BOSTON — It's a common lament, the kind of rant that rolls off the tongue in an election year: American workers can’t compete globally. They no longer produce stuff that the world wants. And that's why our economy is sluggish.
The problem is, it just isn't true.
On the contrary, America may not be stitching many pants or making much steel, but it has never before hauled in so much money from abroad. The fruit of our labor is at an all time high. And exports are more critical to US prosperity than ever.
Here are the Commerce Department’s numbers: In 2011, America’s sale of goods and services to the rest of the world grew by 14.5 percent, setting a record of $2.1 trillion. Exports accounted for 13.8 percent of the US economy — higher than any year since an anomalous boom during World War I.
Exports are also critical to the economic recovery, contributing more than half of GDP growth in 2011, according to the Commerce Department.
So where are the robust opportunities for American workers?
It turns out that we’re just too efficient — and perhaps a bit underpaid.
Yes, exports have more than tripled in the past two decades, and they account for a greater part of the US economy than ever. But as a share of employment, they’ve stayed relatively constant, at about 6 to 7 percent, according to a 2008 International Trade Administration report.
How could this be?
It turns out that the value of exports for each job has also dramatically increased.
In 1993, a single export-oriented job produced $84,000 worth of income.

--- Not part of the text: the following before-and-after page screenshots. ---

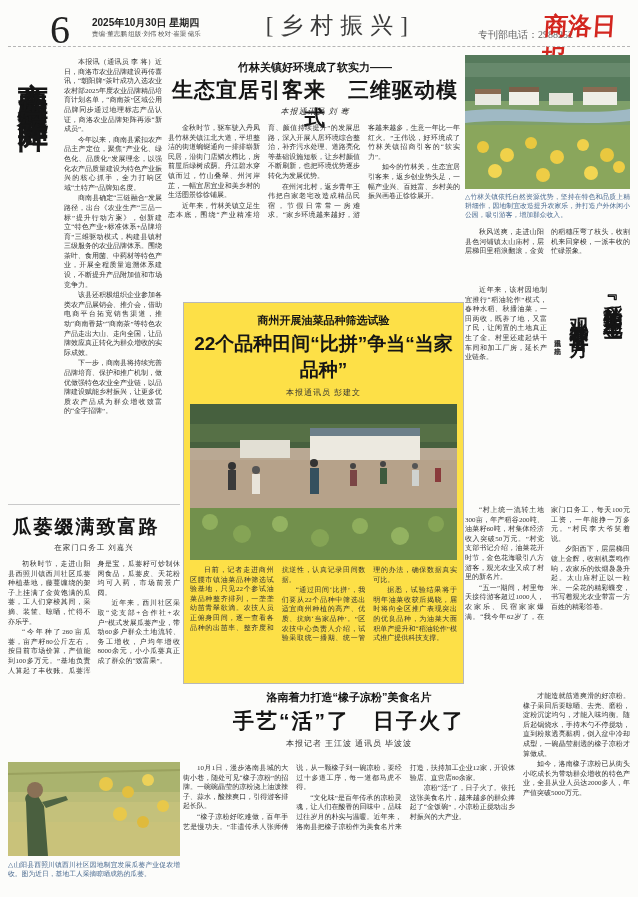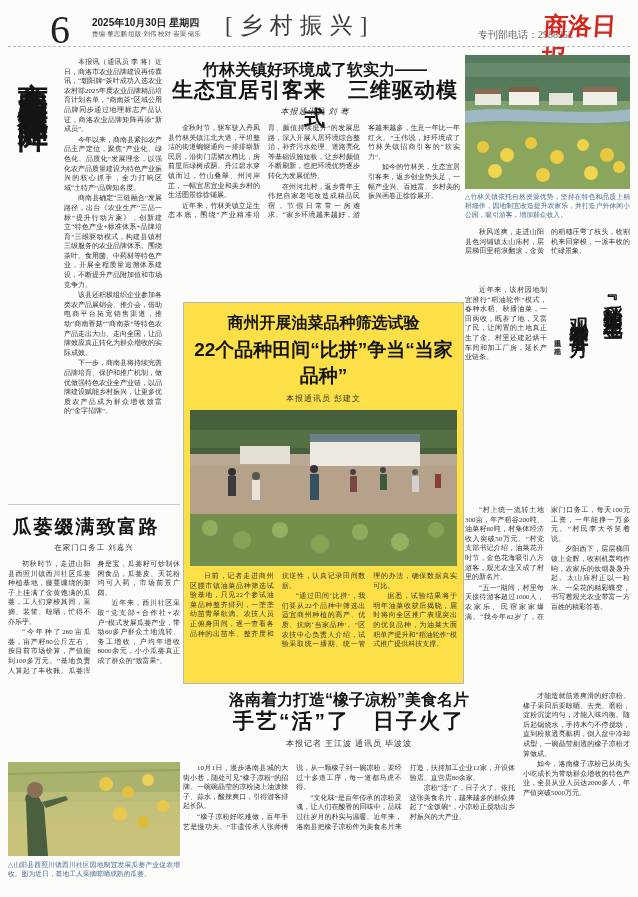--- a/index.html
+++ b/index.html
@@ -33,7 +33,7 @@
   <div class="abs hd-sans" style="left:92px; top:16px; font-size:10px; color:#222;">2025年10月30日 星期四</div>
   <div class="abs" style="left:92px; top:30px; font-size:6.5px; color:#555;">责编·董志鹏  组版·刘伟  校对·崔渠  储乐</div>
 
-  <div class="abs" style="left:225px; top:10px; width:190px; text-align:left; font-size:23px; letter-spacing:7px; color:#3c3c3c; font-family:'Liberation Serif','DejaVu Serif',serif;">[乡村振兴]</div>
+  <div class="abs" style="left:225px; top:10px; width:190px; text-align:right; font-size:23px; letter-spacing:7px; color:#3c3c3c; font-family:'Liberation Serif','DejaVu Serif',serif;">[乡村振兴]</div>
 
   <div class="abs" style="left:478px; top:28px; font-size:10px; color:#666;">专刊部电话：2988252</div>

By 2008, each worker’s contribution had grown to $165,000 — in part from greater productivity, and in part from a modest shift toward higher-earning service exports over goods.
Where did all that extra value end up?
That’s a complex matter, but it appears to boil down to a 1 percent versus 47 percent question.
In a nutshell, workers are producing more, but getting paid roughly what they earned a decade ago.
Clearly, the middle class isn't reeping the benefits.